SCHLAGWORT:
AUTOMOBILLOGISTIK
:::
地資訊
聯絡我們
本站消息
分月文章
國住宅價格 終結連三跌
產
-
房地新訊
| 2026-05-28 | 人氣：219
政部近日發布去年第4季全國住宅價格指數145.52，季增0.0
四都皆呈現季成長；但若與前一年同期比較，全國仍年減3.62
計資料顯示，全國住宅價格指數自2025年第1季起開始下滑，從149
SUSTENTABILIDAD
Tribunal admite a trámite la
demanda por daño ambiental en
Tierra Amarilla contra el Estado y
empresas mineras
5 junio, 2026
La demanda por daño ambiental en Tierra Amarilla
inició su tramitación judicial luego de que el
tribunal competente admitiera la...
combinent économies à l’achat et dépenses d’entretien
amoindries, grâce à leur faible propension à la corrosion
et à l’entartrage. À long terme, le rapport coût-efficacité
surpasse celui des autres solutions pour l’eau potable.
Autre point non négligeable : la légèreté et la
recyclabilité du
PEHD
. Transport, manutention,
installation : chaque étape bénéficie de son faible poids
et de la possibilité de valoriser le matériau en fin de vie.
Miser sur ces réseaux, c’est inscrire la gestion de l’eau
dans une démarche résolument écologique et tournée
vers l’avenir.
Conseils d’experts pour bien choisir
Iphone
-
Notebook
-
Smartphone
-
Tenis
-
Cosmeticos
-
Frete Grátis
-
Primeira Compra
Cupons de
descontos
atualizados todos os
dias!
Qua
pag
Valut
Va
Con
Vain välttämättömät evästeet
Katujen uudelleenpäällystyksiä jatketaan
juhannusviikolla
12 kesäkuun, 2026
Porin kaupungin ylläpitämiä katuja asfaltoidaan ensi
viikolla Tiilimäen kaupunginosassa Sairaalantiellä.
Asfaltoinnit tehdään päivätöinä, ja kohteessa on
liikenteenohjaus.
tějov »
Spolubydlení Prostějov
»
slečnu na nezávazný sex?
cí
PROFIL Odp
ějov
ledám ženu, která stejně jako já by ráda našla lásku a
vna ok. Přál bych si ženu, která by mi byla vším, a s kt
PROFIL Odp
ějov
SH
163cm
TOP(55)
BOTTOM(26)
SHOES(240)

=======

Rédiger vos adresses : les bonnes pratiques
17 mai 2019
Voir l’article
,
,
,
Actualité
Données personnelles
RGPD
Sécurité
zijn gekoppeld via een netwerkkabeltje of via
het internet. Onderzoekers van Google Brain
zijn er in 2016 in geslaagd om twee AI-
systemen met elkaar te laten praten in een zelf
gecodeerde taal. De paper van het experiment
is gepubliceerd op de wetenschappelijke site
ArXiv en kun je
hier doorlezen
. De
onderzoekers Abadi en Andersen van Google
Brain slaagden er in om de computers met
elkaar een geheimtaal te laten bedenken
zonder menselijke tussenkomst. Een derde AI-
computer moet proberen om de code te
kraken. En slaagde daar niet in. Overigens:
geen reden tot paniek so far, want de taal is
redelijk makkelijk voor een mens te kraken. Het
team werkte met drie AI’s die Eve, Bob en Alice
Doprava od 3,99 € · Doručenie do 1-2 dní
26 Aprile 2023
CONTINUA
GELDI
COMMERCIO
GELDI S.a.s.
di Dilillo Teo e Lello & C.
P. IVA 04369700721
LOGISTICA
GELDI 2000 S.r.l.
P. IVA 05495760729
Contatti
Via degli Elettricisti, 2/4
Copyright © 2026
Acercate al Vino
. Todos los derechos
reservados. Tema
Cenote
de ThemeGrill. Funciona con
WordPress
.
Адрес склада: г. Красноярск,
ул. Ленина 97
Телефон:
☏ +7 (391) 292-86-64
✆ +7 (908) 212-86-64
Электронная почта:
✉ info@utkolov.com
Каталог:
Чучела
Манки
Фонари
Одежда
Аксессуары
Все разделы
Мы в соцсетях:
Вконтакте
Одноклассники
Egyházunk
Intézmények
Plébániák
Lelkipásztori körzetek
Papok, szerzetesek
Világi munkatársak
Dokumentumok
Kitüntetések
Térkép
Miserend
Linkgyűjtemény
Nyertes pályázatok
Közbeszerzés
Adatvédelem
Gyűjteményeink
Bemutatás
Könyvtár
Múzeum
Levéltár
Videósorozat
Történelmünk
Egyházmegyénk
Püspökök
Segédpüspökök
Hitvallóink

=======

_Directions for this task:_ Throughout the material above, find each line with "pour" and return it.

_Task response:_
surpasse celui des autres solutions pour l’eau potable.
Conseils d’experts pour bien choisir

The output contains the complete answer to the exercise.